К такому обилию песен в комической опере (еще не вполне отделившейся от драматического спектакля) привычки не было. Без ругани, драк, колких разговоров — интересу не возникало. И хотя смеялся Филька, а в оркестре, подражая балалайке, смешно побулькивала скрипочка, по залу стала растекаться тяжковатая скука.
«Скука — сука? Или: сука — скука?.. — думал невпопад, думал поперек уплывающей из рук оперы Фомин. — Да, так! Не Европа ведь, не Италия… Нет того, чтобы охватить все целиком. Нам чего надо? Нам подавай епизод, случай. Чтоб старика — палкой по голове, а девку — в кусты... И чтоб офицер на шпагу, как на вертел, враз по десятку басурман наверчивал. Уж тогда будут довольны...»
А тут еще забунтовали актеры на сцене: забунтовали нагло, зло.

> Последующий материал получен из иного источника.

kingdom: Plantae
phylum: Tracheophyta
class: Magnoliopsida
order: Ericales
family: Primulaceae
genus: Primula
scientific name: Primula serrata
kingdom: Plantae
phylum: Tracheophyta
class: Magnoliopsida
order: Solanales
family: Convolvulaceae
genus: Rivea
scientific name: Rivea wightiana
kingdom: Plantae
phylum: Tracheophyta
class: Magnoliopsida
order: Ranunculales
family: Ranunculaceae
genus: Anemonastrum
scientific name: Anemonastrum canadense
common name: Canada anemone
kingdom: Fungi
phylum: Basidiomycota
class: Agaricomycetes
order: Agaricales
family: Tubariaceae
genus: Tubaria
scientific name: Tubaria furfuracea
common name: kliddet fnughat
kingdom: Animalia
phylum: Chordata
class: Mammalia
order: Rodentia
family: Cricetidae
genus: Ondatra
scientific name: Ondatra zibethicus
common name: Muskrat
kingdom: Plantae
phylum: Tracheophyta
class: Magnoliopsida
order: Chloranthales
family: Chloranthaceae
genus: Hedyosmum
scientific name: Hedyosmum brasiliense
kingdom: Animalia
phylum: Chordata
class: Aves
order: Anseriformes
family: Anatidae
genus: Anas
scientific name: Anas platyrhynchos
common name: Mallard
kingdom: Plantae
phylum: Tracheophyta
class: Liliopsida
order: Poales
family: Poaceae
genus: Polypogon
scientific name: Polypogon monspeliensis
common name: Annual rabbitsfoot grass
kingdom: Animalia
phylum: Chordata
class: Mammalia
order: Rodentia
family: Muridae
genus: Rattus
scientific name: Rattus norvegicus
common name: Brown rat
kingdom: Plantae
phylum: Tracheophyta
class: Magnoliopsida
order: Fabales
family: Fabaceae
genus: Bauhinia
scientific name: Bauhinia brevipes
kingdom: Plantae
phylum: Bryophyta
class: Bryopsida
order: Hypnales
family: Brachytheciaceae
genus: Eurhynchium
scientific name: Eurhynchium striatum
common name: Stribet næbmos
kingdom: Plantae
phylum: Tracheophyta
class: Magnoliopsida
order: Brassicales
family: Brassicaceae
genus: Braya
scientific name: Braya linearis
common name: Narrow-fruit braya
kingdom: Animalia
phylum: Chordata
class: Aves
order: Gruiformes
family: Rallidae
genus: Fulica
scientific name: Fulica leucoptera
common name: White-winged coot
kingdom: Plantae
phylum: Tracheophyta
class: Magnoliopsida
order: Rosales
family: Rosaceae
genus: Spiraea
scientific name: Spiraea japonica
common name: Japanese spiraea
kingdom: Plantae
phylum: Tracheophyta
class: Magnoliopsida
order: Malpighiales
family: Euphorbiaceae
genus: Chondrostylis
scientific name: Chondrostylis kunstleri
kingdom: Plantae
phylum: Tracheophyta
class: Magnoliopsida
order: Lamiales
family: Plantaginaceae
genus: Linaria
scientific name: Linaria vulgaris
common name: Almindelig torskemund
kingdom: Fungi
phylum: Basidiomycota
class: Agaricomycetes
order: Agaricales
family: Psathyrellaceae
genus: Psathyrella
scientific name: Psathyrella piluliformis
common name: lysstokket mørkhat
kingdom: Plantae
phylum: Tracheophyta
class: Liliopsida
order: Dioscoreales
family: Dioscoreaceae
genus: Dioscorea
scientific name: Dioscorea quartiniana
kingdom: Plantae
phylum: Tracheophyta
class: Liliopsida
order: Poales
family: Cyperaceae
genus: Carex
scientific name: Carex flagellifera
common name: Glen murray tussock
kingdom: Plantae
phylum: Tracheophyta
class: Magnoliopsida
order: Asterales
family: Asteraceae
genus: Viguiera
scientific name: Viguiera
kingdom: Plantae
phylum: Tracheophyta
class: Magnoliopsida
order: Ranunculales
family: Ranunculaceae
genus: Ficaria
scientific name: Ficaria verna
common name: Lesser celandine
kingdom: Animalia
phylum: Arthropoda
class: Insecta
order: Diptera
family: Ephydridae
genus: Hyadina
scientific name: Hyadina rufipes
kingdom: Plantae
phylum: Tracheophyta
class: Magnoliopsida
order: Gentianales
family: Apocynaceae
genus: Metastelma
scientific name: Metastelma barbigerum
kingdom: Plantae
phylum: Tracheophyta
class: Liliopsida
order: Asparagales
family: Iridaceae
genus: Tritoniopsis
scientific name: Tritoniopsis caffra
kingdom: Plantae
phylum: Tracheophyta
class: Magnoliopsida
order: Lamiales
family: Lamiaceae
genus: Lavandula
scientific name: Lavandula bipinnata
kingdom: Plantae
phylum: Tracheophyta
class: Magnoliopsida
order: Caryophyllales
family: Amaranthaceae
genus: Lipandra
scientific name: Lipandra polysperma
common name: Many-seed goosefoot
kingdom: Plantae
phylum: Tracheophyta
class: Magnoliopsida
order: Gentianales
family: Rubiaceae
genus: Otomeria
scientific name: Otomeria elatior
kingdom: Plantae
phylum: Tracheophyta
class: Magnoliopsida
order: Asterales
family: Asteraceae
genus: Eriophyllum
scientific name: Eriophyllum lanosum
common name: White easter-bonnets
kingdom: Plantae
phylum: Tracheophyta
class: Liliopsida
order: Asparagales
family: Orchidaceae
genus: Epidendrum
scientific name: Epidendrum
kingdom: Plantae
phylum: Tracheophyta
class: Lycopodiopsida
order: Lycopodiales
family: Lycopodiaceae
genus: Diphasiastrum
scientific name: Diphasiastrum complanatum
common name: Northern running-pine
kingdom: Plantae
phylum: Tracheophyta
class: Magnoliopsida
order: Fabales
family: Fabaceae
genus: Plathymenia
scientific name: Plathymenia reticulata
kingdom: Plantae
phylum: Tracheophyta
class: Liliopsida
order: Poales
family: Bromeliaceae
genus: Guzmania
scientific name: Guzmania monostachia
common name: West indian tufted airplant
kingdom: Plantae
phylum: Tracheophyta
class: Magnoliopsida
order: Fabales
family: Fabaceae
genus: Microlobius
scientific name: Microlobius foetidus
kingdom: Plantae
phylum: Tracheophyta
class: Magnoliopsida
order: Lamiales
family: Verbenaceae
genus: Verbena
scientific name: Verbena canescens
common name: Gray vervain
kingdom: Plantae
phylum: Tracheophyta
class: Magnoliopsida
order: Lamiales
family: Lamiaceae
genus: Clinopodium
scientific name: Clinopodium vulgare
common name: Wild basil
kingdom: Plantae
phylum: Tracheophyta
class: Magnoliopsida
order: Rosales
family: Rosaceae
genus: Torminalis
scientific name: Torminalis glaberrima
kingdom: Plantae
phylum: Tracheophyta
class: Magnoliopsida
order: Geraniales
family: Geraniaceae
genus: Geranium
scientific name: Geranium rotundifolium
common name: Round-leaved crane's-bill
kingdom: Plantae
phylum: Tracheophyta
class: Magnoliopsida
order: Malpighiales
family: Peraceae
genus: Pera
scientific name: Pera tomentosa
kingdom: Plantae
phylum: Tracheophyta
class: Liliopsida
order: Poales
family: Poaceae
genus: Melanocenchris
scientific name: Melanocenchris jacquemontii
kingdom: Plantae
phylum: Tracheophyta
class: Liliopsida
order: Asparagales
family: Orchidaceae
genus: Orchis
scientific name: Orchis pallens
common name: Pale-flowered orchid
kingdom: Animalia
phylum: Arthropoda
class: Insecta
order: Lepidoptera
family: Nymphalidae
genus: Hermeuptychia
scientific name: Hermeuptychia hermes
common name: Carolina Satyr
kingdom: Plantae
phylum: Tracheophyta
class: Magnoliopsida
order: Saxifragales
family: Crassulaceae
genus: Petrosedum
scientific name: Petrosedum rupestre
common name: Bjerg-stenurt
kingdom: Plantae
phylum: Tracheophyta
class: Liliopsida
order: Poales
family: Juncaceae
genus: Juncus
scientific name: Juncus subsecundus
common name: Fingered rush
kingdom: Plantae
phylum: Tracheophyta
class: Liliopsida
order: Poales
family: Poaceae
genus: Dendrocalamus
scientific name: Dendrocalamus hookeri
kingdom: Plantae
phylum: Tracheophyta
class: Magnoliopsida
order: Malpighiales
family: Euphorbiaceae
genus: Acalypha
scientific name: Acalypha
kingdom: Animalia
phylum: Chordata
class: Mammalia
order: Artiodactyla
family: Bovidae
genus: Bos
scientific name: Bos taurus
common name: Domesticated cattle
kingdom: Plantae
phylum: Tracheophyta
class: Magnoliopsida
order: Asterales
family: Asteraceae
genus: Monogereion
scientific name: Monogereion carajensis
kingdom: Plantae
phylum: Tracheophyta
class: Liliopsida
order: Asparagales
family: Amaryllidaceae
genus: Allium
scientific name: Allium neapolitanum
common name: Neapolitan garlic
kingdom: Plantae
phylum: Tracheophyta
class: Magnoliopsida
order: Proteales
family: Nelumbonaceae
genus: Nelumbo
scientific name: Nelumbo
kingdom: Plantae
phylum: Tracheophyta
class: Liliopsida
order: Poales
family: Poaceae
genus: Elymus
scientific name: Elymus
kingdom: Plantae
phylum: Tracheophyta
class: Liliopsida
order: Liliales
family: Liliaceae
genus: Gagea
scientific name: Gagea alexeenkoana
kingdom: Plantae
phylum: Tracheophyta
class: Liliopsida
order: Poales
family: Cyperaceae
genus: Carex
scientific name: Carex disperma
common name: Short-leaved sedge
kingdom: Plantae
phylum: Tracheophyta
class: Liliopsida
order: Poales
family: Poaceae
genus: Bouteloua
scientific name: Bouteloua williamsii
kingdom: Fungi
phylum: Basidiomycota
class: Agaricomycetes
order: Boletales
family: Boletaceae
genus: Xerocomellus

К Львову актерская братия относилась с почтением. Чтили его за многое. В первую голову за дружбу с актером Дмитревским. Но этот-то болботун, этот! Хорош гусь, неча сказать. Измаял песнями, да еще всякой иной музыкальной дребеденью доконать хочет. Он у нас сию премьеру попомнит!
В паузе, предусмотренной на сцене для разговору, дрянной актеришко Сашка Летягин обратился — что уже входило в обычай — напрямую к публике.
Высоко подняв лежавший на сцене (для придания действию достоверности) хомут, только час назад опохмелившийся Сашка, давясь от смеха, вопросил громогласно:
— А почтеннейшая публика! А кому бы сей хомут был впору?
В райке злобновато хихикнули. Чуть погодя кто-то проорал во всю глотку:
— Автору! Автору сей хомут впору!
Капельмейстер дрогнул. Музыка споткнулась и дальше уж побежала слегка прихрамывая.
Прошумела в оркестре чудная «Во поле береза бушевала».
Пропели всеми любимую: «Молодка, солдатка полковая...».
Прозвучал необыкновенный марш, и свершилось чудо: ямщик Тимофей соединился с невестой. И проезжий офицер сему ничуть не препятствовал, даже намекал глухо: так и только так дела в Российской империи улаживаться ныне будут. По слову матушки государыни (каковая все на сцене происходящее давным-давно прозрела). И по наивысшей — никогда и нигде ранее не имевшей места — справедливости!..
Однако ни все это, ни даже проникновенный хоровой финал со словами: «Вы раздайтесь, расступитесь...» — спасти оперу уже не могли.
Лишенная связной драматургии, как та мастеровитая, но все ж таки сбитая из отдельных дощечек, а не сработанная из единого куска лодка, опера стала разламываться на части, пошла ко дну.